Avviata un anno fa la procedura di chiusura per il sito di Napoli in cui lavorano 430 persone, i vertici della multinazionale venerdì scorso hanno confermato che la fabbrica chiuderà il 31 ottobre del 2020, vale a dire a due anni dall’accordo con cui la proprietà si era impegnata al rilancio degli impianti senza spostare la produzione di lavatrici verso Polonia e Cina. Una decisione che stralcia l’accordo con governo e Regione Campania, siglato il 25 ottobre 2018 da Di Maio, che ha messo a disposizione quasi 50 milioni di euro per continuare la produzione a Napoli. Già a settembre 2019 Whirlpool ha fatto sapere che lo stanziamento non avrebbe garantito la sopravvivenza di lungo periodo del sito. Una bomba sociale pronta ad esplodere. I lavoratori non si rassegnano e continuano la mobilitazione. Il governo, attraverso la sottosegretaria Todde, ha confermato la volontà di lavorare affinchè Whirlpool rispetti gli accordi e resti a Napoli dopo che sono state messe a disposizione circa 100 milioni di euro
di risorse pubbliche. Naufragata anche l’ipotesi degli svizzeri della Passive Refrigeration Solutions (dai finanziatori sconosciuti) che giovedì scorso si sono ritirati. Invitalia ha selezionato due imprese interessate a subentrare: Adler Group e Htl Fitting. Le difficoltà dello stabilimento partenopeo sono note anche prima del 25 ottobre 2018, quando la Whirlpool ha siglato l’accordo con Di Maio.
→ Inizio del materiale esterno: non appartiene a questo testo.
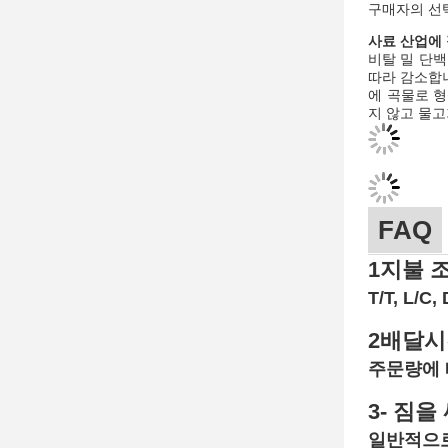
구매자의 선택
사료 산업에 
비탈 밀 단백
따라 감소합니
에 곡물로 
지 않고 물고
FAQ
1지불 
T/T, L/
2배달시
주문량에 
3- 짐을
일반적으로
Già a febbraio 2018, Calenda – che ha accusato l’attuale ministro degli Esteri di aver aspettato le Europee per annunciare le intenzioni di Whirlpool di chiudere lo stabilimento di Napoli – aveva pensato di chiudere la partita lavorando su un altro tavolo legato al gruppo Whirlpool: la crisi della Embraco. Questo piano è durato meno di un mese e 7 mesi dopo si è riaperta la crisi su Napoli.
BLUTEC.
Quella di Termini Imerese (Palermo), dove la magistratura indaga sul fallimentare tentativo di rilancio dell’ex impianto Fiat, è una delle crisi più datate: lo stabilimento è stato chiuso nel 2011. Roberto Ginatta, buon amico e socio in affari di Andrea Agnelli, è l’uomo scelto dal governo Renzi nel dicembre 2014 per salvare lo stabilimento. Ginatta è accusato di aver distratto 16,5 milioni di euro di finanziamenti pubblici, erogati dalla Regione Sicilia per il tramite di Invitalia per sostenere il programma di sviluppo finalizzato alla riconversione e riqualificazione del polo industriale. Da ottobre 2019, la ex Blutec è in amministrazione straordinaria. I Commissari nominati non hanno ancora individuato la nuova missione produttiva. Il bando per la manifestazione di interesse ad acquisire gli stabilimenti è scaduto a maggio. Il Mise lo scorso mese ha ottenuto la proroga dell’amministrazione straordinaria che concede altra cig ai 670 lavoratori.
MERCATONE UNO.
Si è perso il conto dei tavoli convocati al Mise per risolvere l’an no sa questione dell’ikea italiana, resa famosa dai trionfi ciclistici di Marco Pantani. Si inizia con l’allora ministra Federica Guidi nel 2015 quando, a causa di un crollo del fatturato, l’azienda annuncia inizialmente la riduzione del 50% dei punti vendita. Per i dipendenti è tempo di licenziamenti e cassa integrazione, e presto si aprono le porte del commissariamento. Dopo tre bandi di vendita andati deserti, a dicembre 2017 , sul tavolo dei commissari straordinari arrivano 7 offerte vincolanti per l’acquisto dell’azienda, tra cui quella della Shernon Holding (controllata al 100% da una società maltese) che promette continuità occupazionale e il raddoppio del fatturato in 4 anni grazie a 25 milioni di euro di investimenti. Calenda approva, ma ad aprile 2019 Di Maio assiste impotente alla domanda di ammissione al concordato preventivo della Shernon. A maggio viene dichiarata fallita: i 1.643 dipendenti lo vengono a sapere via Whatsapp, mentre i clienti che hanno versato acconti per migliaia di euro perdono tutto. I lavoratori, esaurita la cassa a zero ore, ora beneficiano della Cig straordinaria prevista dal dl Rilancio. Dei 55 negozi, meno di 10 sono stati venduti salvaguardando 200 lavoratori.